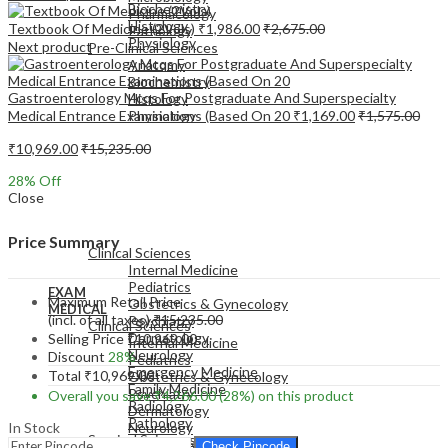
Biochemistry
Pharmacology
Histology
Textbook Of Medicine (2Vols)
₹
1,986.00
₹
2,675.00
Pathology
Physiology
Next product
Pre-Clinical Sciences
Anatomy
Biochemistry
Gastroenterology Mcqs For Postgraduate And Superspecialty
Histology
Medical Entrance Examinations (Based On 20
₹
1,169.00
₹
1,575.00
Physiology
₹
10,969.00
₹
15,235.00
28
% Off
Close
EXAM
MEDICAL
Price Summary
Clinical Sciences
Internal Medicine
Pediatrics
EXAM
Maximum Retail Price
Obstetrics & Gynecology
MEDICAL
(incl. of all taxes)
₹
15,235.00
Psychiatry
Clinical Sciences
Dermatology
Selling Price
₹
10,969.00
Internal Medicine
Neurology
Discount
28%
Pediatrics
Emergency Medicine
Total
₹
10,969.00
Obstetrics & Gynecology
Family Medicine
Psychiatry
Overall you save
₹
4,266.00
(28%)
on this product
Radiology
Dermatology
Pathology
In Stock
Neurology
Surgical Sciences
Emergency Medicine
Check Pincode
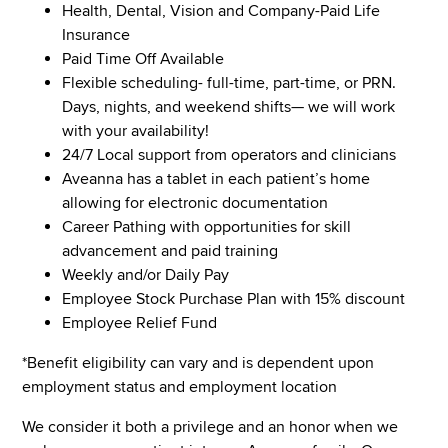
Health, Dental, Vision and Company-Paid Life
Insurance
Paid Time Off Available
Flexible scheduling- full-time, part-time, or PRN.
Days, nights, and weekend shifts— we will work
with your availability!
24/7 Local support from operators and clinicians
Aveanna has a tablet in each patient’s home
allowing for electronic documentation
Career Pathing with opportunities for skill
advancement and paid training
Weekly and/or Daily Pay
Employee Stock Purchase Plan with 15% discount
Employee Relief Fund
*Benefit eligibility can vary and is dependent upon
employment status and employment location
We consider it both a privilege and an honor when we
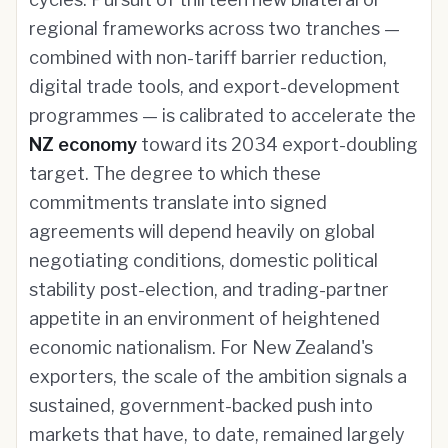
regional frameworks across two tranches —
combined with non-tariff barrier reduction,
digital trade tools, and export-development
programmes — is calibrated to accelerate the
NZ economy
toward its 2034 export-doubling
target. The degree to which these
commitments translate into signed
agreements will depend heavily on global
negotiating conditions, domestic political
stability post-election, and trading-partner
appetite in an environment of heightened
economic nationalism. For New Zealand's
exporters, the scale of the ambition signals a
sustained, government-backed push into
markets that have, to date, remained largely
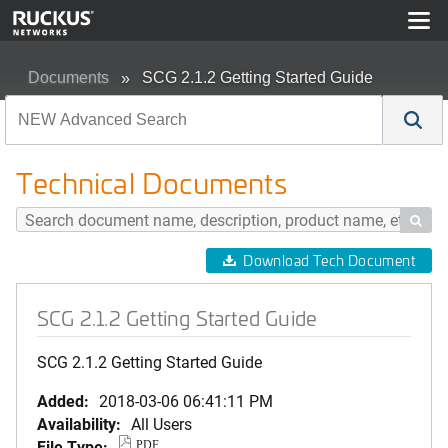
Documents
SCG 2.1.2 Getting Started Guide
Technical Documents

Download Tech Document
SCG 2.1.2 Getting Started Guide
SCG 2.1.2 Getting Started Guide
Added:
2018-03-06 06:41:11 PM
Availability:
All Users
File Type:
PDF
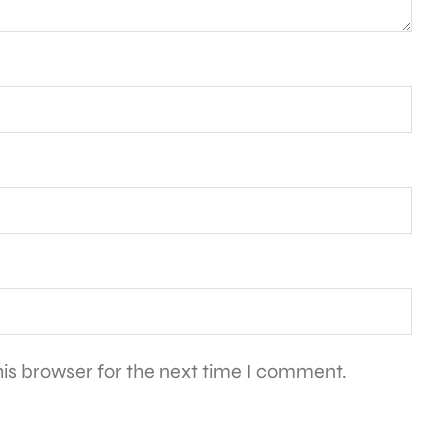
is browser for the next time I comment.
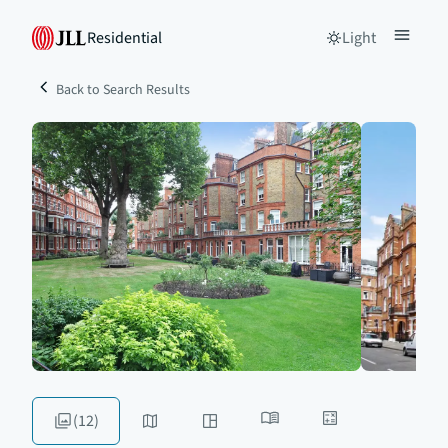
Residential
Light
Back to Search Results
(12)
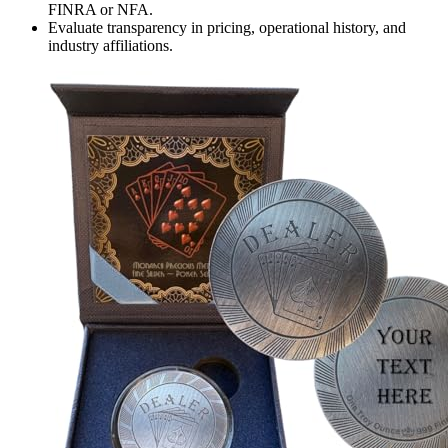
FINRA or NFA.
Evaluate transparency in pricing, operational history, and
industry affiliations.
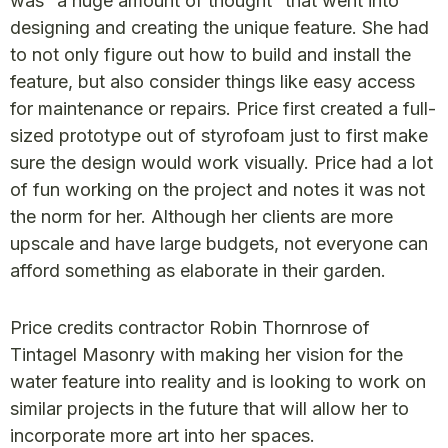
was “a huge amount of thought” that went into
designing and creating the unique feature. She had
to not only figure out how to build and install the
feature, but also consider things like easy access
for maintenance or repairs. Price first created a full-
sized prototype out of styrofoam just to first make
sure the design would work visually. Price had a lot
of fun working on the project and notes it was not
the norm for her. Although her clients are more
upscale and have large budgets, not everyone can
afford something as elaborate in their garden.
Price credits contractor Robin Thornrose of
Tintagel Masonry with making her vision for the
water feature into reality and is looking to work on
similar projects in the future that will allow her to
incorporate more art into her spaces.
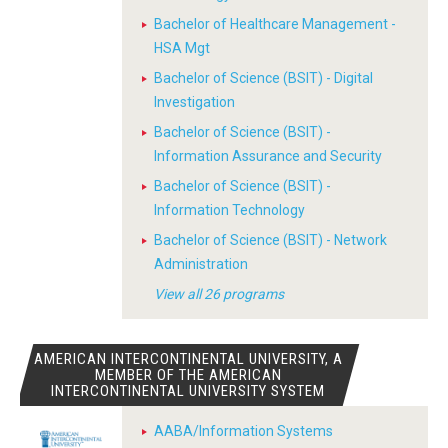
Bachelor of Healthcare Management -
HSA Mgt
Bachelor of Science (BSIT) - Digital
Investigation
Bachelor of Science (BSIT) -
Information Assurance and Security
Bachelor of Science (BSIT) -
Information Technology
Bachelor of Science (BSIT) - Network
Administration
View all 26 programs
AMERICAN INTERCONTINENTAL UNIVERSITY, A
MEMBER OF THE AMERICAN
INTERCONTINENTAL UNIVERSITY SYSTEM
AABA/Information Systems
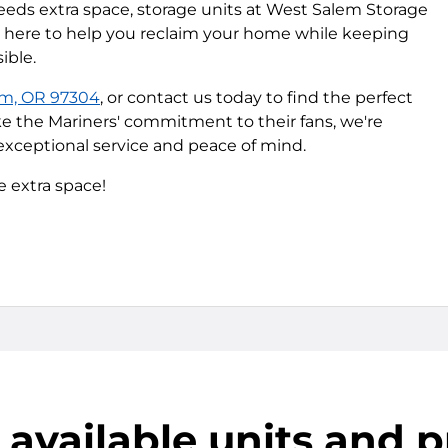
ds extra space, storage units at West Salem Storage
re here to help you reclaim your home while keeping
ible.
em, OR 97304
, or contact us today to find the perfect
ike the Mariners' commitment to their fans, we're
xceptional service and peace of mind.
e extra space!
 available units and p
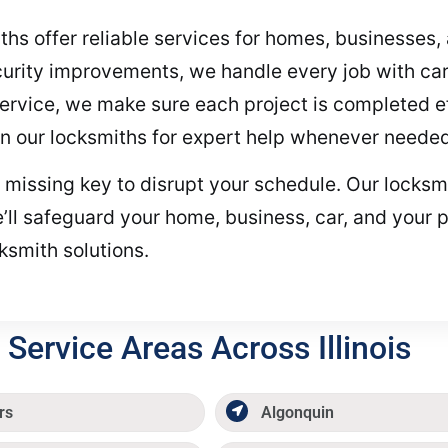
iths offer reliable services for homes, businesse
urity improvements, we handle every job with care
vice, we make sure each project is completed effi
on our locksmiths for expert help whenever needed
r missing key to disrupt your schedule. Our locksmi
ll safeguard your home, business, car, and your 
cksmith solutions.
Service Areas Across Illinois
rs
Algonquin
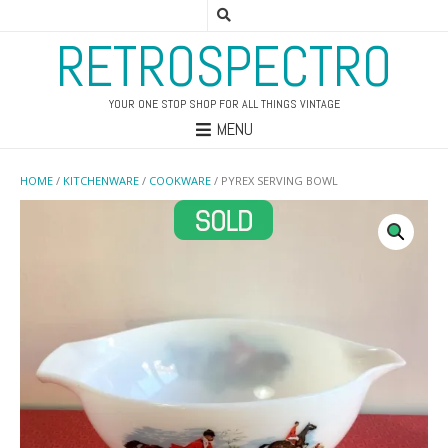
RETROSPECTRO
YOUR ONE STOP SHOP FOR ALL THINGS VINTAGE
MENU
HOME
/
KITCHENWARE
/
COOKWARE
/ PYREX SERVING BOWL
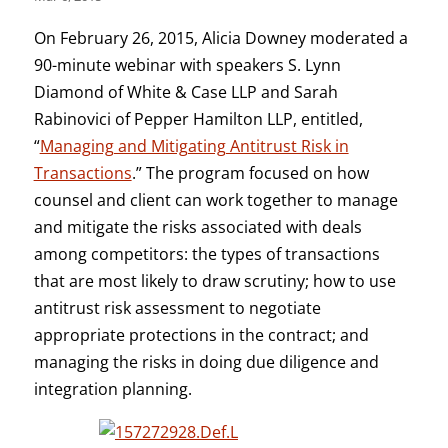
On February 26, 2015, Alicia Downey moderated a
90-minute webinar with speakers S. Lynn
Diamond of White & Case LLP and Sarah
Rabinovici of Pepper Hamilton LLP, entitled,
“
Managing and Mitigating Antitrust Risk in
Transactions
.” The program focused on how
counsel and client can work together to manage
and mitigate the risks associated with deals
among competitors: the types of transactions
that are most likely to draw scrutiny; how to use
antitrust risk assessment to negotiate
appropriate protections in the contract; and
managing the risks in doing due diligence and
integration planning.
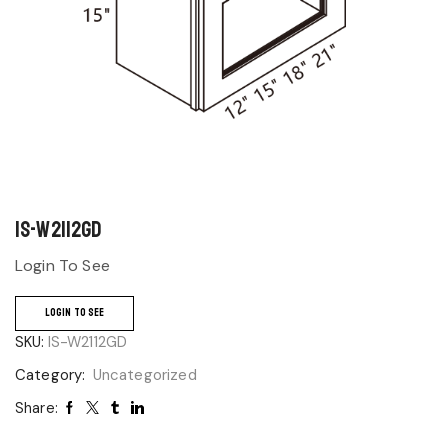
IS-W2112GD
Login To See
LOGIN TO SEE
SKU:
IS-W2112GD
Category:
Uncategorized
Share:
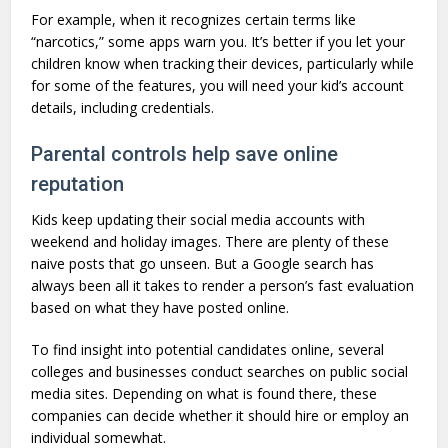
For example, when it recognizes certain terms like
“narcotics,” some apps warn you. It’s better if you let your
children know when tracking their devices, particularly while
for some of the features, you will need your kid’s account
details, including credentials.
Parental controls help save online
reputation
Kids keep updating their social media accounts with
weekend and holiday images. There are plenty of these
naive posts that go unseen. But a Google search has
always been all it takes to render a person’s fast evaluation
based on what they have posted online.
To find insight into potential candidates online, several
colleges and businesses conduct searches on public social
media sites. Depending on what is found there, these
companies can decide whether it should hire or employ an
individual somewhat.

******

- _Work item_
Within the entries above, find each line where "have" appears; copy every one.

- _Solution for this problem_
markets that have, to date, remained largely
upscale and have large budgets, not everyone can
based on what they have posted online.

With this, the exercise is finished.